(Records supplied)

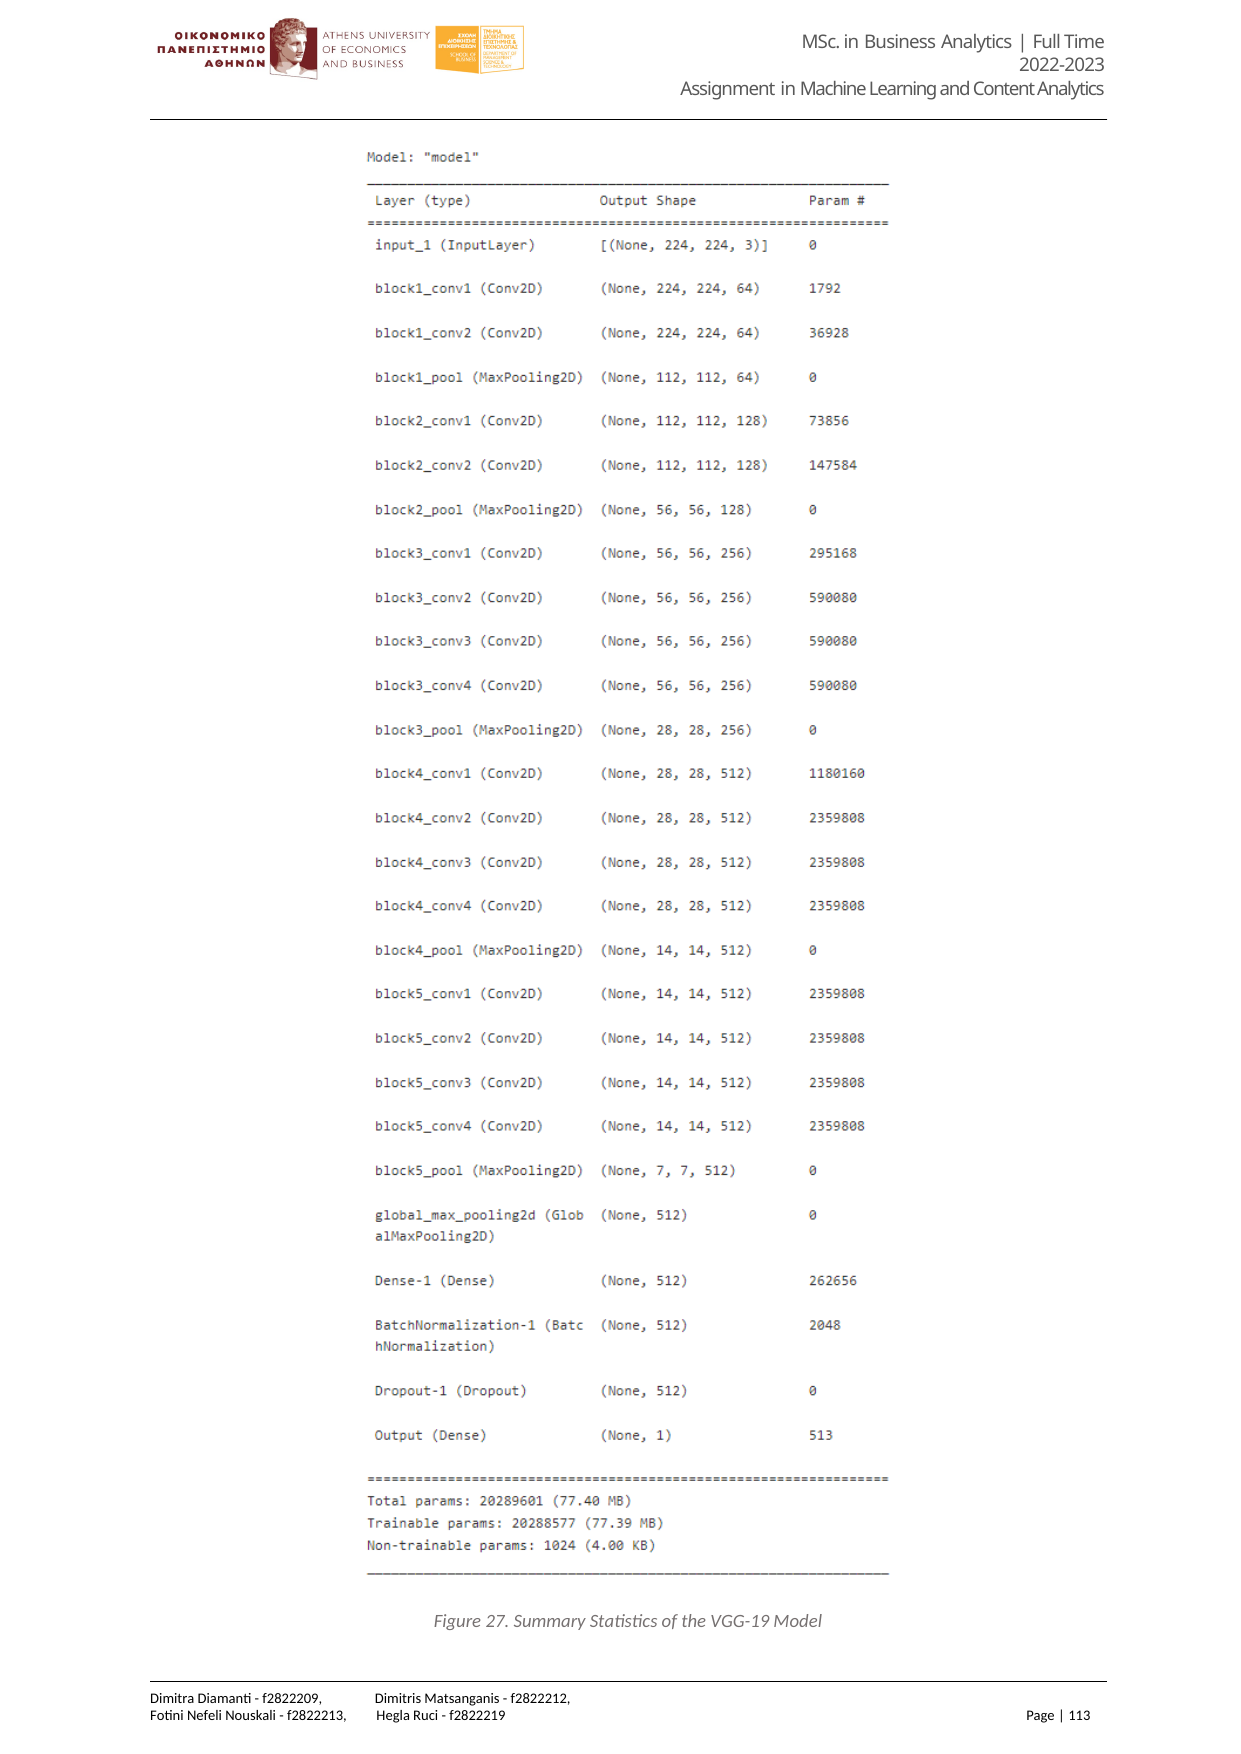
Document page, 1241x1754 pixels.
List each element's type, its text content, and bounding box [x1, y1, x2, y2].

picture [151, 17, 526, 82]
picture [361, 143, 897, 1584]
text Figure 27. Summary Statistics of the VGG-19 Model [150, 1609, 1107, 1632]
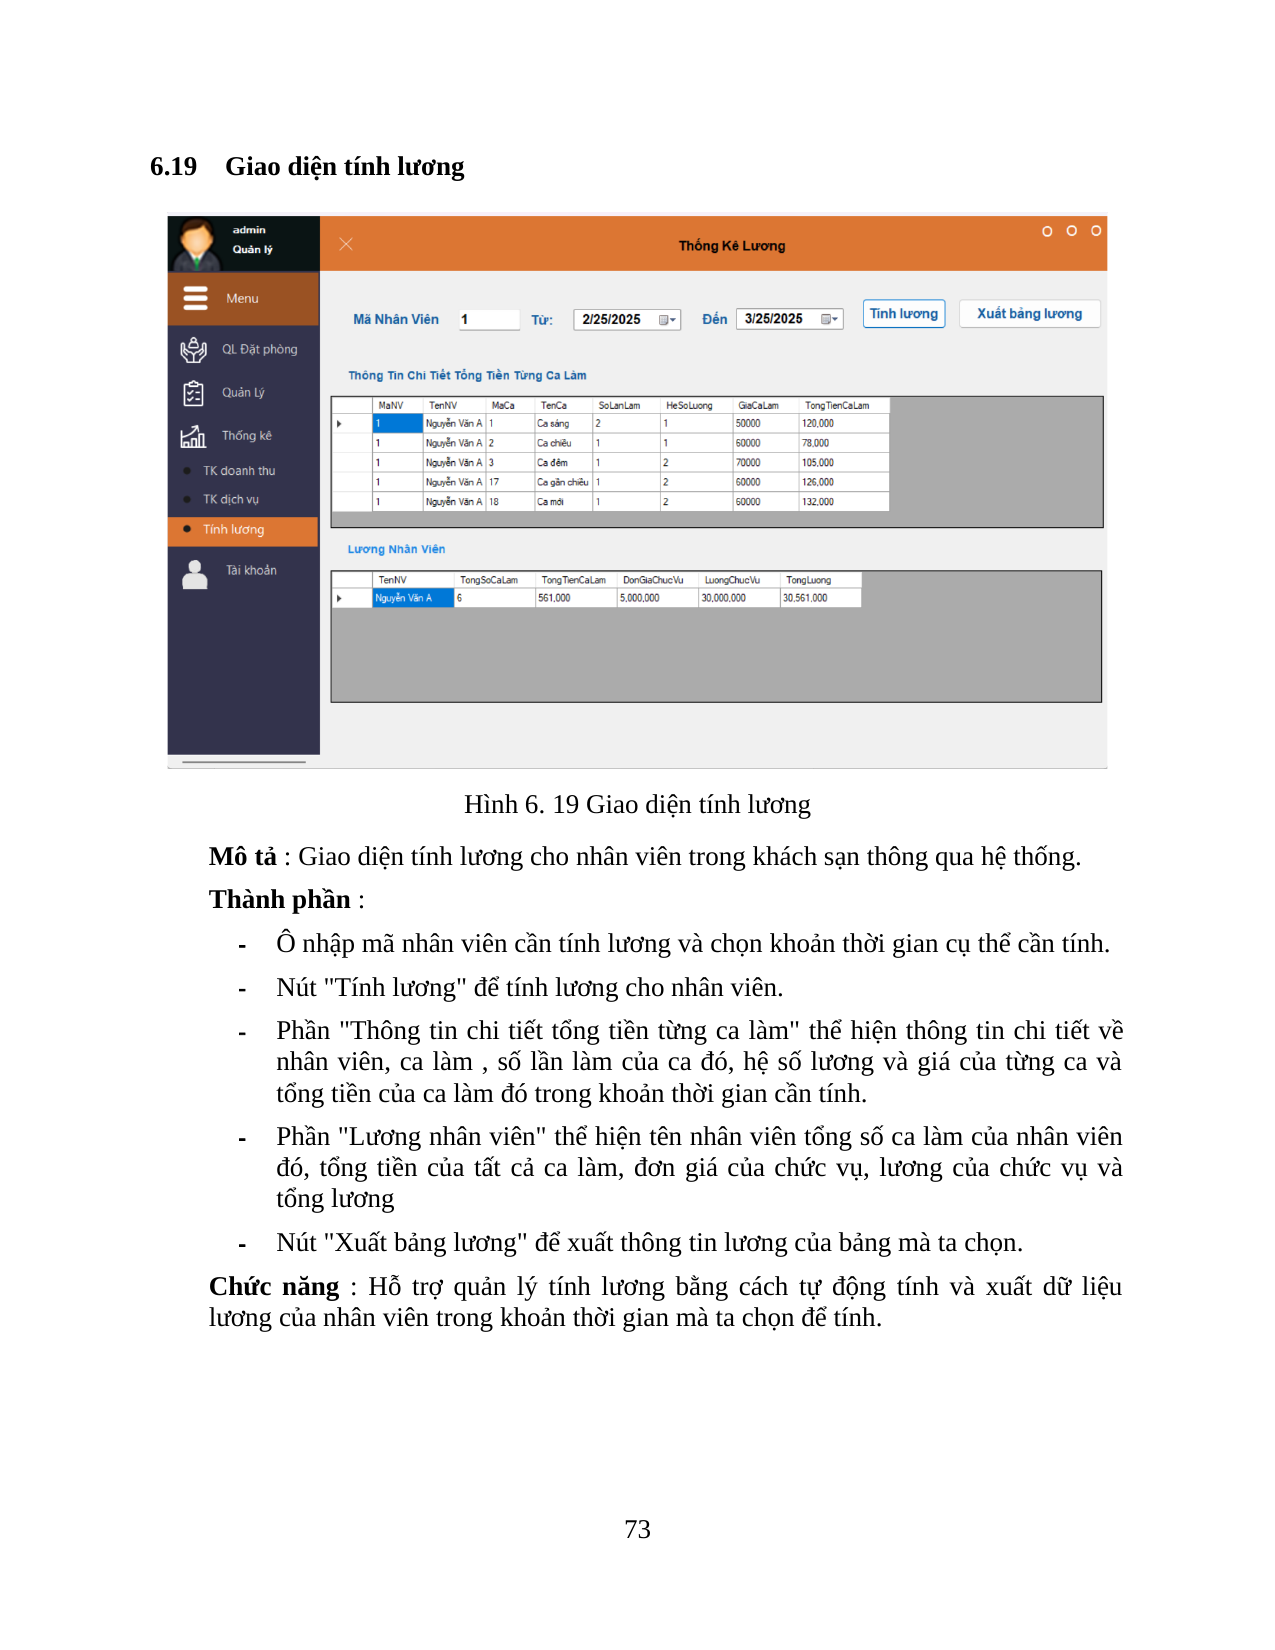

(End Records supplied)

▶ _About this task_: Your task is to print exactly the lines from the one containing "List each element's" through the final line of the records above, with no pictures and nothing more.

▶ _Task answer_:
List each element's type, its text content, and bounding box [x1, y1, x2, y2].

picture [151, 17, 526, 82]
picture [361, 143, 897, 1584]
text Figure 27. Summary Statistics of the VGG-19 Model [150, 1609, 1107, 1632]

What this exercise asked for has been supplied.